** Extracted entries **
=== Section Start ===

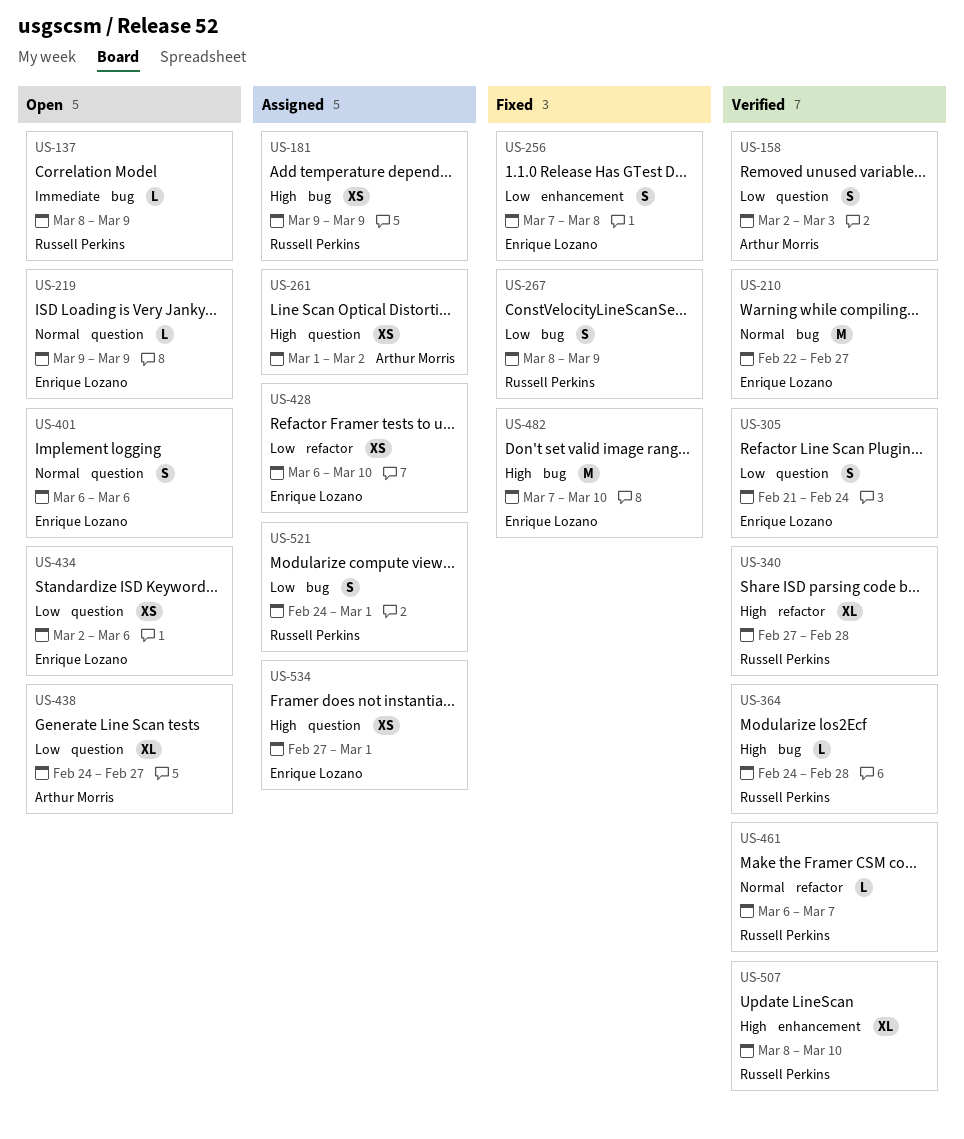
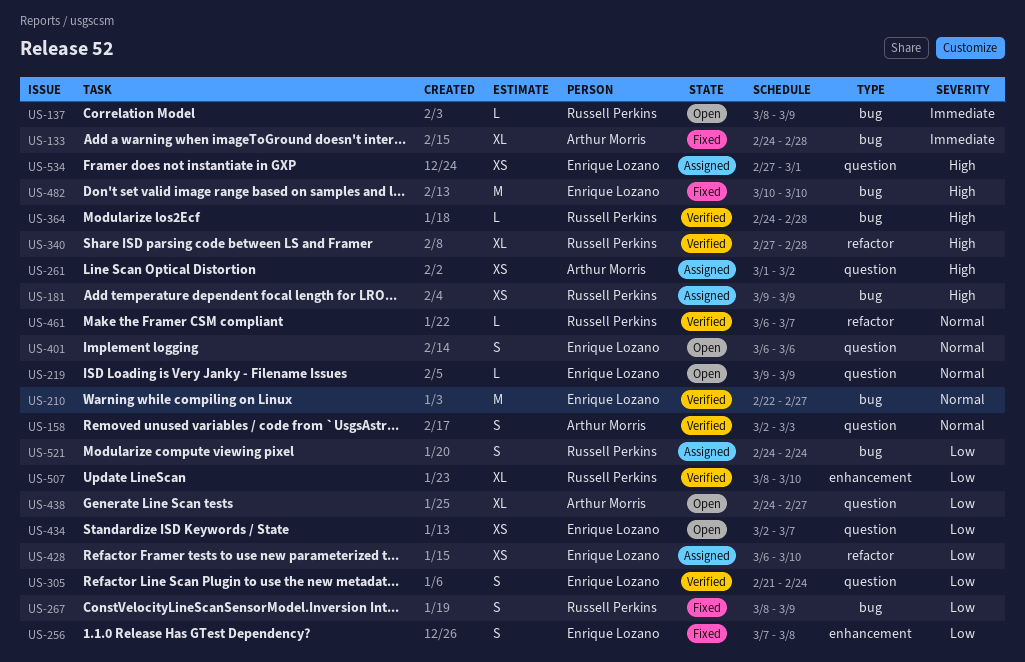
US-133: none -> present
US-158, priority: Low -> Normal
US-434, due: Mar 6 -> Mar 7
US-482, start: Mar 7 -> Mar 10
US-507, priority: High -> Low
US-521, due: Mar 1 -> Feb 24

=== Section End ===

** Activity **
Beginning with the line that holds "US-482, start: Mar 7 -> Mar 10" and ending with the last line of the material, retype each line exactly and output nothing else.

** Solution below **
US-482, start: Mar 7 -> Mar 10
US-507, priority: High -> Low
US-521, due: Mar 1 -> Feb 24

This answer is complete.